The Dubys launched their first chocolate series in 2004.
Was the world ready for wild squash truffles? At first,
most of the interest came from Toronto and New York.
Since getting coverage on CNN, NBC, and Dailycandy.com,
their online sales (dcduby.com) have taken off. (They
sell locally at Edible B.C. on Granville Island, Barbara-Jo’s
Books for Cooks and, seasonally, at Whole Foods.)They’ve
done a book, Wild Sweets, about wine and dessert pairings.
Their presentations at industry events such as the Masters
of Food & Wine in Carmel, and the South Beach Wine
& Food Festival in Florida, add to their renown.
How many hours a day do they work?
Cindy, as reserved as Dominique is garrulous: “Right
now, about 14.”
Dominique: “We’re busy, but it’s fun.”
Cindy: “Mostly fun.”
“Do you have children?”
Dominique: “No.”
“Do you have pets?”
Cindy: “No.”
“Why do you do this?”
Dominique: “Because we’re crazy.”
“Do you eat your own chocolates?”
Dominique: “Only taste. In the morning. Before
toothpaste, before coffee, before fat clogs the tastebuds.
Sometimes I eat a Purdy’s peanut butter bar. It’s
very nice—when you add salt to a bitter component
like chocolate, it gives the perception of sweetness.
They do it really well.”
Besides launching their new Origins collection this
month—this group includes a separate textural
element to go along with the chocolates—they’re
hunting money for a PBS series (Kitchen Myth and Magic).

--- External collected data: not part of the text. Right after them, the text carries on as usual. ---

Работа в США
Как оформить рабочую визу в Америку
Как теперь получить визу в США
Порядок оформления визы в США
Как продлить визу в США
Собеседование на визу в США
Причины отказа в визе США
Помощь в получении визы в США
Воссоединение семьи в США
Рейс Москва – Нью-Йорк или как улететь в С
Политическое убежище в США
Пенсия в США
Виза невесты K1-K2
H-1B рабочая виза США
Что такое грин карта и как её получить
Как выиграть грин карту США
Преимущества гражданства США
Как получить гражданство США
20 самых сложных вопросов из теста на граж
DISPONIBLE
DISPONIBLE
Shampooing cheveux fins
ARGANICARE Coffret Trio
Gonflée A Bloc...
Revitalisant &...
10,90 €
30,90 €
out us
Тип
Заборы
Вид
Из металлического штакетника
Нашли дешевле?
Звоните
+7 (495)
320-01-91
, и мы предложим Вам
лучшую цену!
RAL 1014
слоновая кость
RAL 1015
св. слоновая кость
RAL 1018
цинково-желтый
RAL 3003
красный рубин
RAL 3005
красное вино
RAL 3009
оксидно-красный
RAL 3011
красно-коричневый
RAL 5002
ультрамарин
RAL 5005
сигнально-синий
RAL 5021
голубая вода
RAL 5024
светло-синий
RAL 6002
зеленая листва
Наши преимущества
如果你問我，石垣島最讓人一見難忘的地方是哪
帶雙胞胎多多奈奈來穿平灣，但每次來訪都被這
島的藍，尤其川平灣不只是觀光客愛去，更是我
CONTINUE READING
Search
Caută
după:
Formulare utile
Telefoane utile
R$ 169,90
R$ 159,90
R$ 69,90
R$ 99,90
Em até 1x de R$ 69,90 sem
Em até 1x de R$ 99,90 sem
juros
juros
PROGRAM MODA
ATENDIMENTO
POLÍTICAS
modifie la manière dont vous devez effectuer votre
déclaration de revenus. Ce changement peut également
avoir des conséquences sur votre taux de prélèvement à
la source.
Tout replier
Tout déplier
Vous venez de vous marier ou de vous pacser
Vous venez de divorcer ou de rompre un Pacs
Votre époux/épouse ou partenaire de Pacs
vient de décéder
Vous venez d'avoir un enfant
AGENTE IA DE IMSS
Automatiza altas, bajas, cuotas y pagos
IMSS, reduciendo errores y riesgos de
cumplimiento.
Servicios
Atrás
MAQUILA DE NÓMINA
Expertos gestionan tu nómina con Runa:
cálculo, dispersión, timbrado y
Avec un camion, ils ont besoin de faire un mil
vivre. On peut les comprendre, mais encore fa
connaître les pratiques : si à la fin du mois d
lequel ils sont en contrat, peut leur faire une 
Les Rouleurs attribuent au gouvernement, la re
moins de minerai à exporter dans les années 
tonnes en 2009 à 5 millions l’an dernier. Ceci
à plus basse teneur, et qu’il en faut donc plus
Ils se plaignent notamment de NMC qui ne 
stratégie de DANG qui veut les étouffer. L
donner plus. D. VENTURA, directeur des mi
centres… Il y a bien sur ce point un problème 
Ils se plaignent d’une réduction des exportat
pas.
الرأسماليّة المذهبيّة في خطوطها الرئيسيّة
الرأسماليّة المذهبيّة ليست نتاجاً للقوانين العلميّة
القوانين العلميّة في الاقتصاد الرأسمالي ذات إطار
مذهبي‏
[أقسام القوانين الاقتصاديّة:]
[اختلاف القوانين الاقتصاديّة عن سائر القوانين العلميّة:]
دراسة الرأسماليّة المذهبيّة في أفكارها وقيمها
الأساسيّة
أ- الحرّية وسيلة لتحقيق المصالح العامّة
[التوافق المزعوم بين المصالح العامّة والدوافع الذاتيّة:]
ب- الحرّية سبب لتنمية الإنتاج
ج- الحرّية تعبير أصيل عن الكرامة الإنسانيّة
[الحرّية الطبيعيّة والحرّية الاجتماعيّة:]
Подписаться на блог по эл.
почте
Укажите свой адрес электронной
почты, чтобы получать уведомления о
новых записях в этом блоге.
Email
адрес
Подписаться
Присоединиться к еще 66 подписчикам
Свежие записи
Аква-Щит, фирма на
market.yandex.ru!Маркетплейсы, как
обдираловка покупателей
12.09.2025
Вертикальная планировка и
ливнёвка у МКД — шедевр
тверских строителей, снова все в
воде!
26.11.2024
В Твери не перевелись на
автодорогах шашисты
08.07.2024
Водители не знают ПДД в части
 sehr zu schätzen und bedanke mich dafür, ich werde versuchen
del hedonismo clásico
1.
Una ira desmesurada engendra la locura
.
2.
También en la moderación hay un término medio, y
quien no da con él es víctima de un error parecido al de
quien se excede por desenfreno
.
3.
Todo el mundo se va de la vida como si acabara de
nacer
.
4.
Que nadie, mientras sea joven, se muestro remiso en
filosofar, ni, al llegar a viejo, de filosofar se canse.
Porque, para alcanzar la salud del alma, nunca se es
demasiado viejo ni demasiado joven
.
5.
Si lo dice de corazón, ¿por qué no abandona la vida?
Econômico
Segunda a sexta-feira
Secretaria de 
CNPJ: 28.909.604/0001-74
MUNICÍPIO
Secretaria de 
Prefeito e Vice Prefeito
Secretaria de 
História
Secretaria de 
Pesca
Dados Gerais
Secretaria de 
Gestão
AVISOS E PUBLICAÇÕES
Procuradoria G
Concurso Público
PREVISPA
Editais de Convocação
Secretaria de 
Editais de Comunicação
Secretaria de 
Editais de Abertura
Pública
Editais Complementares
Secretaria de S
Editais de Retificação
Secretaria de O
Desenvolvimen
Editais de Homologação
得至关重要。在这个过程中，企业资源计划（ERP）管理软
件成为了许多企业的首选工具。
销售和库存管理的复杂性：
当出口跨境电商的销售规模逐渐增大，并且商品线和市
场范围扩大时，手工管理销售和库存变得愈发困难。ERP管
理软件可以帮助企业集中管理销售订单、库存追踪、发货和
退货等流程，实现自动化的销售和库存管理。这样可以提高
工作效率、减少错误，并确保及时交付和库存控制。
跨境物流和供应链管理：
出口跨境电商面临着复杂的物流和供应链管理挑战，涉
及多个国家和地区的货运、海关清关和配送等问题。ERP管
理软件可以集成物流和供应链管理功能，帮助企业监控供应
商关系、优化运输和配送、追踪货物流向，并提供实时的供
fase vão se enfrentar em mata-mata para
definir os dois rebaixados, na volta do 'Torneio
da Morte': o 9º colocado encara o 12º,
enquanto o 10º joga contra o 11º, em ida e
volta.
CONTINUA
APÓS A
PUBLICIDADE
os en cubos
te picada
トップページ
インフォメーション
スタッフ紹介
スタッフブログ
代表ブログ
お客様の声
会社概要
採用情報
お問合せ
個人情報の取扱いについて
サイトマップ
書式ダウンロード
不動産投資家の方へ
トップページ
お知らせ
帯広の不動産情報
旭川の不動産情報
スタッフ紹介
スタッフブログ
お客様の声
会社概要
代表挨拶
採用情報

They’re at UBC two days a week, working with Food
Science students on two projects: creating a drink that’s
both hot and cold (“Grip the bottom of the glass
and it feels cold; take a sip and it’s hot”),
and a highly unusual ice cream (“with the look
and consistency of ice cream, but hot. It melts as it
cools”). And, as always, they’re investigating
new combinations of flavours, scents and textures.
You might say the Dubys, like Willy Wonka, are confectionary
geniuses obsessed with chocolate. You might say they’re
mad scientists whose experiments in molecular gastronomy
have taken cocoa beans to new heights. You might say
that they’re artists whose studio is a laboratory
and whose medium is chocolate. You might also say they’re
canny marketers who’ve neatly carved out their
own niche in a crowded market.
Or you might simply bite into one of their sublime creations,
close your eyes, and let it speak for itself.